賢者の石 | ナノ

▼ 30(3)


草をかき分ける音がして、ハグリッドがドラコをネビルを連れて戻ってきた。
先程の花火は、ドラコがネビルに悪戯をして、ネビルが誤って打ち上げてしまったものらしい。
組分けが変えられ、ラピスはハリーとドラコ、ファングと一緒になった。

「ラピスがおればユニコーンの方から近寄ってくる」

ハグリッドの言葉に、一行は首を傾げた。
ハリーを先頭に、ラピス、ドラコ、ファングの順に並んで歩き始めた。

「ラピス、何ともなかったかい?」
「ええ」

彼女を気遣う言葉をかけるが、かたかたと震えているドラコ。
自身の心配をした方が良い、と思った。

三十分程歩いただろうか。
木立がびっしりと生い茂り、もはや道をたどるのも不可能になるにつれ、ユニコーンの血の滴りも段々と濃くなっている気がした。
ハリーとラピスは警戒心を強めた。

「見て――」

開けた平地が見えて、ハリーは足を止めて地面に指を差す。
其処には、目を開いたままのユニコーンの屍が横たわっていた。
ラピスは一歩踏み出した――が、ドラコが裾を引っ張って離さない。

「大丈夫よ、」

それでもドラコは恐怖に歪んだ顔を横に振って、裾を握り締めたままだ。
次にハリーが一歩を踏み出した。
その時、ずるずると這うような音が聞こえた。
音のする方へ目を向ける――ハリーの足はその場に氷ついた。
暗がりの中から、頭をフードにすっぽり身を包んだ何かが、まるで獲物を漁る獣のように地面を這ってきた。
そして、マントを着たその影は横たわるユニコーンに近付き、身を屈め、ユニコーンの傷口からその血を飲み始めたのた。

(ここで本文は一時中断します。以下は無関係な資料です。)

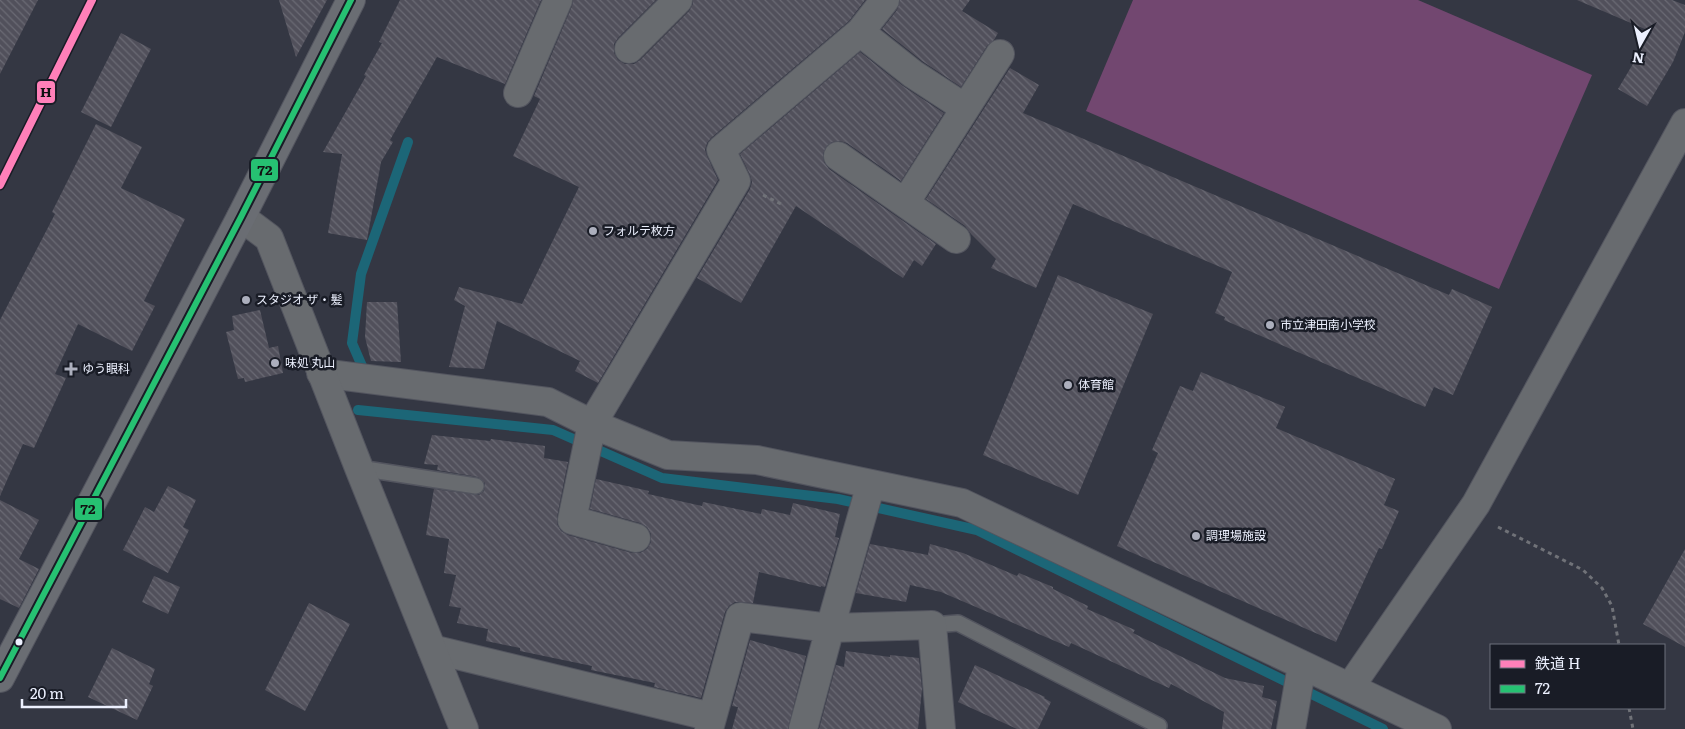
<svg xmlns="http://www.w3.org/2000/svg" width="1685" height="729" font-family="Literata,'Noto Sans JP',serif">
	<defs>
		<pattern id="building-back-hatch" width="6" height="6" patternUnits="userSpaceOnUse" patternTransform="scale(1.25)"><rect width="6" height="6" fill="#51505b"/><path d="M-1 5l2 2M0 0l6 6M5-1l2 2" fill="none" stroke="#6a6a74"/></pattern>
	</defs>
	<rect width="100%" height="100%" fill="#343743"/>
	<path fill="#724770" d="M1133,0H1418L1592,75L1499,289L1086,111Z"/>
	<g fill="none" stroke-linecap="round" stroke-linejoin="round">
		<path stroke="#1c6677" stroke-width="10" d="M362,366L352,343L361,274L408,142
			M358,410L553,430L662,478L838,499L977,530L1383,729"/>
	</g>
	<path fill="url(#building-back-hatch)" d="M0,0H38L0,74Z
		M279,0H327L296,57Z
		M400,0H541L505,84L437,57L390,140L393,142L381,162L367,240L328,233L342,154L323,152L366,76L364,75L382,43L379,42Z
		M573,0H656L618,38L614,44V53L618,60L625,64H634L640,60L689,11L693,4V0H865L849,21L711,138L707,143L705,150L707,156L718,180L598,383L575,371L580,361L497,321L484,369L449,367L465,306L454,300L459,287L522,304L579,187L513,156L540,99L534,96L572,6Z
		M900,0H970L962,11L998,33L994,40L987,46L961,87L922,61L882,29L897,10Z
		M1577,0H1672L1685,5V32L1673,62L1647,106L1618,89L1652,32Z
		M121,33L151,49L111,127L81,112Z
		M860,52L903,86L944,113L901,181L847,143L840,141L832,142L826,147L823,154L824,162L829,169L936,244L922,266L914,260L903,278L796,206L741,303L697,278L750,189L752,182L750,175L740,154Z
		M1010,68L1039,85L1023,113L1449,295L1452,289L1492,307L1453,395L1434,387L1425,407L1224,320L1225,317L1215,313L1232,272L1073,204L1036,288L991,268L996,259L971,234L965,226L926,199Z
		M96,124L142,147L121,188L185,219L144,301L155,306L132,351L78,324L55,374L66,378L34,448L23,444L0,496V320L55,214L52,212Z
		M1058,275L1153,314L1078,495L983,455Z
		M367,302H397L401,362L371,361L365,337Z
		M260,310L269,348L278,346L283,373L245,382L244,378L238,379L226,332L234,330L232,316Z
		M1201,372L1285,407L1276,428L1395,479L1384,505L1399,511L1382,549L1379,548L1336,642L1117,546L1158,453L1152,450L1180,386L1193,391Z
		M432,435L490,441L491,439L545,446L544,458L568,462L557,517V524L561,531L568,535L632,553H640L647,549L651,542V534L647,527L640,523L590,509L596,479L649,491L648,494L702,506L703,502L761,514L762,509L790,515L793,503L840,514L835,537L839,538L825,587L821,586V587L759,572L753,603L735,602L729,606L725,612L701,698L654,687L655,683L591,670L592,666L520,651V648L486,641L488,629L457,623L461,608L449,606L456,575L444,573L449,539L426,535L434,489L479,495L484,491L485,483L478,477L437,470L438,465L424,464Z
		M168,486L196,500L183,527L189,530L168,573L123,550L145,507L154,512Z
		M0,500L39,520L19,559L39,569L19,608L0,599Z
		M870,544L928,555L930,544L963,553L1017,576L1019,573L1053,587V589L1088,606L1087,609L1135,630L1133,633L1225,678L1264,686L1262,697L1277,701L1271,729H1222L1224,712L1171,684L1169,688L1071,643L1069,647L941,592L910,585L906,602L856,593Z
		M1685,549V647L1643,624Z
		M154,576L180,587L168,614L142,602Z
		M309,603L350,624L305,711L265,690Z
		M750,640L806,656L788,729H732L738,707L732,706Z
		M112,648L155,669L149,684L153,686L137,720L88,697Z
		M846,651L890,657V655L919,658L922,689L918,729H819L836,665L844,667Z
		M975,665L1045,697L1044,698L1051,702L1038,729H1017L958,702Z"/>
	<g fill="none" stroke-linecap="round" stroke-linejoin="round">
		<g stroke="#53555f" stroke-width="18">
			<path id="service" d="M359,468L476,486
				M932,625L958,623L1159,726L1158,729"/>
		</g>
		<g stroke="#53555f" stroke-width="30">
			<path id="minor" d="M860,32L913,74L965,108
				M629,49L678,0
				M518,93L558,0
				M838,156L956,239
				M905,203L1000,54
				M321,373L548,402L592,424L668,455L757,460L962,503L1437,729
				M636,538L572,520L592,424L736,181L721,150L860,32L885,0
				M432,649L712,717
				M1350,687L1476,504L1685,123
				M709,729L740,617L830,628L932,625L941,729
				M803,729L830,628L871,484
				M1291,729L1302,665"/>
		</g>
		<g stroke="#53555f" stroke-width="30">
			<path id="tertiary" d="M241,217L269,238L359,468L464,729"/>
		</g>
		<g stroke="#53555f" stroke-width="30">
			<path id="secondary" d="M0,678L241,217L351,0"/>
		</g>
		<path stroke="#707278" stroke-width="3" stroke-dasharray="4 4" stroke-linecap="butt" d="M763,195L783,205
			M1498,527L1583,570L1602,588L1612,606L1619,645
			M1629,708L1633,729"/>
		<use href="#service" stroke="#686b6f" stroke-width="15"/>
		<use href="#minor" stroke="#686b6f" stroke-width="28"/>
		<use href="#tertiary" stroke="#686b6f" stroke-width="28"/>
		<use href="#secondary" stroke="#6a6d73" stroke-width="28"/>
		<g stroke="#191c26" stroke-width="10">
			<path id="bus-1" d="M0,678L241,217L351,0"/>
		</g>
		<use href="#bus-1" stroke="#26c172" stroke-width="6"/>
		<g stroke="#191c26" stroke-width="11">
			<path id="rail-1" d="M0,185L92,0"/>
		</g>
		<use href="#rail-1" stroke="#ff80b9" stroke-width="8"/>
	</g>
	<g fill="#acafbd" stroke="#191c26" stroke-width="2">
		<circle cx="593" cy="231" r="5"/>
		<circle cx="246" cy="300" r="5"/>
		<circle cx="1270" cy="325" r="5"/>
		<circle cx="275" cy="363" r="5"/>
		<path d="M68.5 361.5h5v5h5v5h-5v5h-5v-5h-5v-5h5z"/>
		<circle cx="1068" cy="385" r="5"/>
		<circle cx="1196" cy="536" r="5"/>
	</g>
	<circle fill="#ecf0fe" stroke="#191c26" stroke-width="2" cx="19" cy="642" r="4.5"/>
	<g text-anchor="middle" stroke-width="5" stroke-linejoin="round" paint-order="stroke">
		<g font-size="12" fill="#ecf0fe" stroke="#191c26" text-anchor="start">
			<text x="603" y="235">フォルテ枚方</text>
			<text x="256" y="304">スタジオ ザ・髪</text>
			<text x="1280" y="329">市立津田南小学校</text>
			<text x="285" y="367">味処 丸山</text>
			<text x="82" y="373">ゆう眼科</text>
			<text x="1078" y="389">体育館</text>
			<text x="1206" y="540">調理場施設</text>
		</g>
	</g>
	<g stroke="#191c26" stroke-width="2">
		<rect x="36" y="80" width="20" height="24" rx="5" fill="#ff80b9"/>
		<rect x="250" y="158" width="29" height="24" rx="5" fill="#26c172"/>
		<rect x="74" y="497" width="29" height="24" rx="5" fill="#26c172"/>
	</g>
	<g font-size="14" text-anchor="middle" font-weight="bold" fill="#111">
		<text x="46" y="97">H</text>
		<text x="265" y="175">72</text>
		<text x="88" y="514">72</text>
	</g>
	<rect x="1490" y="644" width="175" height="65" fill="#191c26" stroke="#6d717c"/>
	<rect x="1500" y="660" width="25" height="8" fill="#ff80b9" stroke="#6d717c"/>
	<text x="1535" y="669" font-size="15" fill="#ecf0fe">鉄道 H</text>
	<rect x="1500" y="685" width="25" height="8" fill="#26c172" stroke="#6d717c"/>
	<text x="1535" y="694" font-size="15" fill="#ecf0fe">72</text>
	<g transform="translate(1640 45) rotate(188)" stroke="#191c26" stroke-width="4" paint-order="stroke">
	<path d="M0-4L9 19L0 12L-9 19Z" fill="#ecf0fe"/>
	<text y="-8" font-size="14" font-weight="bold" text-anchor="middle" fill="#ecf0fe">N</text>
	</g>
	<path d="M22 699v8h104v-8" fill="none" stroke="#ecf0fe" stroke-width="2.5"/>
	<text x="30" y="699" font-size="15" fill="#ecf0fe" stroke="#191c26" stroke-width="4" paint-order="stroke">20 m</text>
</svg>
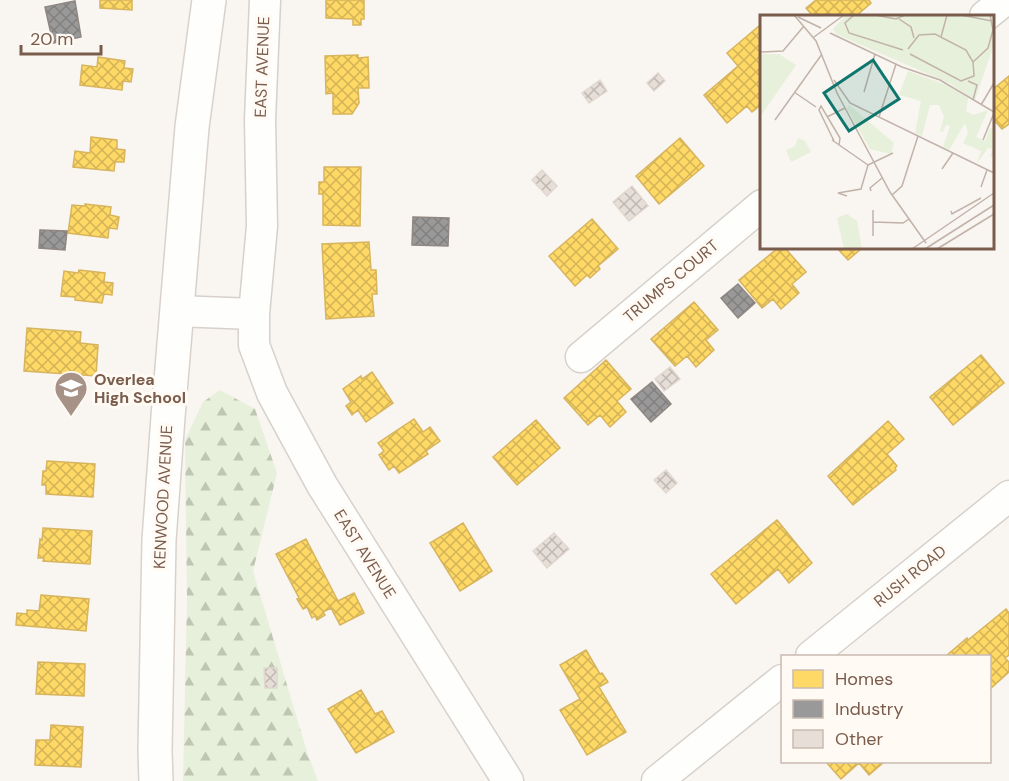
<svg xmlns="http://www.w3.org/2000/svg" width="1009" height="781" font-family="'DM Sans',sans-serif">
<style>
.forest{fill:url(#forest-firs)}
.homes{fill:url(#homes-cross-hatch);stroke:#d7b45e;stroke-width:1.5}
.industry{fill:url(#industry-cross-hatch);stroke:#908782;stroke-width:1.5}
.building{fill:url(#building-cross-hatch);stroke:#e2d8d2;stroke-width:1.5}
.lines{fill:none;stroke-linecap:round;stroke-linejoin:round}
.street-casing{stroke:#d7d1cb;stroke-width:33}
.secondary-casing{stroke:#d9d2cb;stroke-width:36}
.street{stroke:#fefefd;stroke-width:30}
.secondary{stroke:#fefefd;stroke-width:33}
.labels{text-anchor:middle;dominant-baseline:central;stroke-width:6;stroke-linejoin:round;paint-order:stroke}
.street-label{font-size:16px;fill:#7a5c4d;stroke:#fffaf3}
.poi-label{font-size:16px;font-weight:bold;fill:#7a5c4d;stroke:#fffaf3;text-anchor:start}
.inset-road{fill:none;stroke:#c2b3aa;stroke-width:1.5}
.view{fill:#0f766e;fill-opacity:0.15;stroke:#0f766e;stroke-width:3}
.inset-edge{fill:none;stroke:#7a5c4d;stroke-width:3}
</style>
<defs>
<pattern id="forest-firs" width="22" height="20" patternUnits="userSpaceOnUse" patternTransform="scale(1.5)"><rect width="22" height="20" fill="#e7f0db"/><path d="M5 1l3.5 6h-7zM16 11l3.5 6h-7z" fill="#c0c6b4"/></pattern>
<pattern id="homes-cross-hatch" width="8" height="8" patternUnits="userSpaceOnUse" patternTransform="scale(1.5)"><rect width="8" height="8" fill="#ffd966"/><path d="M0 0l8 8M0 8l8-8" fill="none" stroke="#d3b356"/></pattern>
<pattern id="industry-cross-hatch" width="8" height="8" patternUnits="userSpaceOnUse" patternTransform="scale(1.5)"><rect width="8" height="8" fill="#999"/><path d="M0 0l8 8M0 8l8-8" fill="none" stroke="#82807f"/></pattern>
<pattern id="building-cross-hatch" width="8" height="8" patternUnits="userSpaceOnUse" patternTransform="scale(1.5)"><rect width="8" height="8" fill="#e6ded7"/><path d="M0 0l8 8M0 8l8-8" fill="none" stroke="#bfb7b1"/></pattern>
</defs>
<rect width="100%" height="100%" fill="#f9f5f0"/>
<!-- forest -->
<path class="forest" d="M 220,390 L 255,409 L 277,473 L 253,571 L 307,752 L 318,781 L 183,781 L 187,599 L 185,440 L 203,402 Z"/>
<!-- homes -->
<path class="homes" d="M 100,0 L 132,0 L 132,10 L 100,8 Z
M 326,0 L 364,0 L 364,19 L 361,19 L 361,25 L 353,25 L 353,19 L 326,18 Z
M 816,0 L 869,0 L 871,3 L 856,16 L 813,16 L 806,8 Z
M 759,26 L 762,29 L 762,104 L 752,112 L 747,106 L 727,123 L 704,95 L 738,66 L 727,53 Z
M 358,55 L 358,58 L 368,57 L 369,88 L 358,88 L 359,103 L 352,114 L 333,114 L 333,93 L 326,94 L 325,56 Z
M 98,57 L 125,61 L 124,68 L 133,69 L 131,82 L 123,81 L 122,90 L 80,85 L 82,65 L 97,67 Z
M 1009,76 L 1009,124 L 1002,129 L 992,118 L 992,90 Z
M 91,137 L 117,140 L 117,149 L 125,150 L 124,162 L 115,162 L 114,171 L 73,167 L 75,151 L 90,153 Z
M 680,138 L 704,166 L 659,204 L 636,176 Z
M 324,167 L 361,167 L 360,226 L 323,225 L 323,194 L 319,194 L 319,182 L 324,182 Z
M 85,204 L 111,207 L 110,215 L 119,217 L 117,229 L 109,228 L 108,238 L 68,233 L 72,205 L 85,206 Z
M 592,219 L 618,249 L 598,266 L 600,269 L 590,278 L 587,275 L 575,286 L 549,256 Z
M 369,242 L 371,270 L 376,270 L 377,294 L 372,294 L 374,316 L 326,319 L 322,244 Z
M 778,248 L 785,248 L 806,272 L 792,284 L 799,293 L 781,309 L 773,299 L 762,308 L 739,280 Z
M 837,248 L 862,248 L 848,260 Z
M 79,270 L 105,273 L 104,282 L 113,283 L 112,295 L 104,294 L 102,303 L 75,300 L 75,297 L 61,296 L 64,271 L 78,273 Z
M 694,302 L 718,330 L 706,340 L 714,350 L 696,367 L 687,356 L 675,366 L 651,339 Z
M 27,328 L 81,332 L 80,343 L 98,345 L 96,376 L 24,371 Z
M 981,355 L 1004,383 L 953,425 L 930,397 Z
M 606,360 L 631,389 L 617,401 L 626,412 L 610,427 L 600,415 L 588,425 L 564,398 Z
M 372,372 L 393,403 L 366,422 L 358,410 L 352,415 L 346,406 L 351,402 L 343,389 L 361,376 L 362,379 Z
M 414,419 L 423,432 L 430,427 L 440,441 L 426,451 L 428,454 L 399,473 L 394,466 L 389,470 L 379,455 L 384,451 L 378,443 Z
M 536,420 L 560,448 L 517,485 L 493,457 Z
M 888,421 L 904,439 L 887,454 L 897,466 L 895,468 L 896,470 L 853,505 L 828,476 Z
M 47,461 L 95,464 L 93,497 L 46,494 L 46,485 L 42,485 L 43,471 L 46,471 Z
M 777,520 L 812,563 L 789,583 L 778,569 L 736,604 L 711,574 Z
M 463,523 L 492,571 L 460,591 L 430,543 Z
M 43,528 L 92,531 L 90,564 L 43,561 L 44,558 L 38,558 L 40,539 L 42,540 Z
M 306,539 L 338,601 L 354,593 L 364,613 L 340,625 L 331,608 L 323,612 L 325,615 L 317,620 L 315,616 L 312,618 L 307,607 L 303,609 L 297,599 L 299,598 L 276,554 Z
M 41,595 L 89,599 L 86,631 L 16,625 L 17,613 L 27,614 L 27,610 L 39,611 Z
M 1006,609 L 1009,613 L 1009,655 L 1005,658 L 1009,662 L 1009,672 L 990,689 L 990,656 L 946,656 L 967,638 L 968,640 Z
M 586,650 L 600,674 L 602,673 L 608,682 L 599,687 L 626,732 L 587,755 L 560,710 L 580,699 L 560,665 Z
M 38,662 L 85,664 L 84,696 L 36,694 Z
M 361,690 L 375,714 L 382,711 L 394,732 L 356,753 L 328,709 Z
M 51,725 L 83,727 L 81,767 L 35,765 L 36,740 L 50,740 Z
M 826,762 L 884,762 L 869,775 L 859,763 L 841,779 Z"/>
<!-- industry -->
<path class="industry" d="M 75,1 L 81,37 L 53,43 L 45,7 Z
M 413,217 L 449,218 L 448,246 L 412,245 Z
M 40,230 L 67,231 L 65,250 L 39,248 Z
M 738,284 L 755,303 L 738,318 L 721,298 Z
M 652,382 L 671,404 L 651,422 L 631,399 Z"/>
<!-- building -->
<path class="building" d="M 658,73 L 665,81 L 654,91 L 647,83 Z
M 600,80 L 607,91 L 589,103 L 582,93 Z
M 542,170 L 557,186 L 547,196 L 532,180 Z
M 632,186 L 648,206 L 629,221 L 613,202 Z
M 670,367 L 680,379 L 664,391 L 655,379 Z
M 666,470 L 677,483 L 666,493 L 654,480 Z
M 554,533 L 569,549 L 547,568 L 533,551 Z
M 264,668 L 277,668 L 277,688 L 265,688 Z"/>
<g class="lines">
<defs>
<path id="street" d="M 265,0 L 260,120 L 262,226 L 254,314 L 254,345 L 272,393 L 322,485 L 508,781
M 985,16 L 1005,0
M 176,311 L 254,314
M 581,357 L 762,205
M 811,656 L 1009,496
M 657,781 L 782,680"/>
<path id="secondary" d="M 156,781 L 155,751 L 159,540 L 168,417 L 192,127 L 209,0"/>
</defs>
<!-- street casing -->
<use href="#street" class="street-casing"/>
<!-- secondary casing -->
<use href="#secondary" class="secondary-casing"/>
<!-- street -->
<use href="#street" class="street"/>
<!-- secondary -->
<use href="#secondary" class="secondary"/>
</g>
<!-- icons -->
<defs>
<symbol id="school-pin" viewBox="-11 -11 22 30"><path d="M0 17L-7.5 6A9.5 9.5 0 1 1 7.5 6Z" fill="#a69286" stroke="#fffaf3"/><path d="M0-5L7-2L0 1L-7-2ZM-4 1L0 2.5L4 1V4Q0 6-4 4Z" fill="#fff"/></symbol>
</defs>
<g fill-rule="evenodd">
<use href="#school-pin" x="52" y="369" width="38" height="52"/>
</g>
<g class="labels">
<!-- street labels -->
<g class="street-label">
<text transform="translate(262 67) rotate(-88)">EAST AVENUE</text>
<text transform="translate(671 281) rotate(-40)">TRUMPS COURT</text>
<text transform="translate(163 497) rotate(-87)">KENWOOD AVENUE</text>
<text transform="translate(365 554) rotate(58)">EAST AVENUE</text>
<text transform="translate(910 576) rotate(-39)">RUSH ROAD</text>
</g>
<!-- poi labels -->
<g class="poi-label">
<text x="94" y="379">Overlea<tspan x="94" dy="18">High School</tspan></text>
</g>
</g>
<!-- overview -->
<g transform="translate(760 15)">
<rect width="234" height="234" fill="#f9f5f0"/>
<path d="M 0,39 L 19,39 L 36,50 L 0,102 Z" fill="#e7f0db"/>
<path d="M 148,56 L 187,70 L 208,83 L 206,96 L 213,100 L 228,95 L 216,122 L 225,126 L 230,113 L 234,114 L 234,142 L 230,142 L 232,134 L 228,133 L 217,148 L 221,136 L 203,128 L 208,118 L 205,108 L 189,135 L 183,132 L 190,111 L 186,110 L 183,117 L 180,116 L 184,102 L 179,90 L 170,90 L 162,121 L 155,118 L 161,86 L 139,80 ZM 89,90 L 134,128 L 131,139 L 110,134 L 87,93 Z" fill="#e7f0db"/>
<path d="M 86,0 L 234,0 L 234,29 L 215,85 L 191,69 L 76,19 L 73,14 Z" fill="#e7f0db"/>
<path d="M 38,123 L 45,126 L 51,137 L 31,147 L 26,135 L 35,131 ZM 87,199 L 97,206 L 102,234 L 84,234 L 77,203 Z" fill="#e7f0db"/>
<path class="inset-road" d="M 34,0 L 56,26 L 77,78 L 130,177 L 166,228M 94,0 L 85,8 L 89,18 L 143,35M 115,0 L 136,4 L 145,0M 201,0 L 232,6M 38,2 L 61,13M 139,4 L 151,12 L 154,23M 70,18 L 142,52 L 180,65 L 234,97M 54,22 L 84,0M 181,22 L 187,0M 148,34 L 159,20 L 175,19 L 206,35 L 213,47 L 214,61 L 201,66 L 150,39M 0,37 L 23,36 L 44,11M 213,47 L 228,33 L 233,15 L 230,0M 74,65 L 90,88 L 234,158M 208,66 L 217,70 L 213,85M 34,77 L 56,92M 104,77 L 115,39M 221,90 L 234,68M 67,102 L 85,93M 119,102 L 136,49M 15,105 L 62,39M 72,125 L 108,150M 223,125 L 234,98M 74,126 L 59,95 L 61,91 L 80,123 L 79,130M 108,150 L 133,138M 182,154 L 193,138M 221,172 L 227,155M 111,176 L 110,173 L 122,163M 132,180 L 142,171 L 158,121M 87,181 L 78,178 L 101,174 L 108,150M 113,195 L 113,221M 191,196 L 192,199 L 221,183M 113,207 L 143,208 L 149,204M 152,234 L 234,178M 165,234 L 234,190M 177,234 L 234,199"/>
<path class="view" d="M 113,45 L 139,84 L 89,116 L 64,78 Z"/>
<rect width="234" height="234" class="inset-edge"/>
</g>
<!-- legend -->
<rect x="781" y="655" width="210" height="108" fill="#fffaf3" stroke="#cabbb1" stroke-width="1.5"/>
<rect x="793" y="670" width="30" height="18" fill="#ffd966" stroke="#cabbb1" stroke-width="1.5"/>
<text x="835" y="685" font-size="18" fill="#7a5c4d">Homes</text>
<rect x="793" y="700" width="30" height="18" fill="#999999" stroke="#cabbb1" stroke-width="1.5"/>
<text x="835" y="715" font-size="18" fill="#7a5c4d">Industry</text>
<rect x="793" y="730" width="30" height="18" fill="#e6ded7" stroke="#cabbb1" stroke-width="1.5"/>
<text x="835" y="745" font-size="18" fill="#7a5c4d">Other</text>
<!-- scale -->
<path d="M21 45v9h80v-9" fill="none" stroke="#7a5c4d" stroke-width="3"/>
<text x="30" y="45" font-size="18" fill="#7a5c4d" stroke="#fffaf3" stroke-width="4.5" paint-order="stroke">20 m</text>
</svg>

あれが、ユニコーンの言う"此処にいてはいけない何か"――
ラピスはそう確信した。

「あ、あぁ……」

ドラコの口から言葉にならない声が漏れた。

「ハグリッドを呼んできて」

ラピスはドラコに囁いた。
しかし、ドラコは首を振る。
彼女のローブの裾を引っ張りながら。

「早く――早く行くのよ」

ラピスはドラコを突き飛ばした。
どさりと彼が地面に尻もちをついて、その音に影が顔を上げた。

「ぎゃあああああああっ!」

悲鳴を上げたドラコは逃げだした。
その後にファングが続く。
フードに包まれた影は、ハリーとラピスを見つめる。
影の顔からユニコーンの血が滴り落ちた。
ラピスは、呼吸がまともに出来なかった。
金縛りにあったかのように身体が動かなくなり、頭も身体も、全てが恐怖に支配された。
ハリーも硬直したまま、一歩も動くことができない。
影が、ゆっくりと此方に近付いてきた。

「うっ…!」

ハリーが突然、額を押さえて呻き始めた。
額の傷から頭にかけて、これまでにない程の激痛が走った。

「ハリー?!ハリー!」

ラピスは、ふらつくハリーを支え呼びかけるが、ハリーには聞こえない。
痛い、痛い、目が眩む――…
ハリーは激痛のあまり膝を着いた。

「ハリー!!」

ハリーの様子がおかしい――怖い――身体が震える――頭が働かない。
怖い、怖い、どうしたらいいの――
思考とは反対に、身体は勝手に動いた。
ラピスは影とハリーの間にすべり込んだ。
両手を広げ、ハリーを庇うように立つ。
そして、魔法の盾を展開させた。
影は、盾の前で動くのをやめた。
ユニコーンの血が怪しく光り、異臭が鼻を刺激した。
一瞬が、何時間にも感じられた。
群青色の瞳は限界まで見開かれ、硬直したままの身体は微動だにしない。
頭の中が真っ白だった。

「………ア……テ…」

何か、影が何か声を発した時だった。
突然、背後から蹄の音が聞こえた。
ラピスとハリーの真上をひらりと飛び越え、影に向かって突進した。
ラピスが顔を上げると、もう影はいなかった。
代りにいたのは、ケンタウルスだった。

「怪我はないかい?」
「ええ……ハリー、大丈夫?」

ラピスは返事をして、ハリーを引っ張り上げた。

「うん…なんとか……」

ハリーは額を抑えながら呻いた。

「助けて下さってありがとうございます。あれを…何かご存じですか?」

ケンタウルスは答えなかった。
ラピスは彼から目を逸らし、ハリーの身体を支えた。
ハリーにどうしたのか聞きたいが、自身も混乱して余裕がなかった。
未だ心臓が速く大きな音を立てて落ち着かない。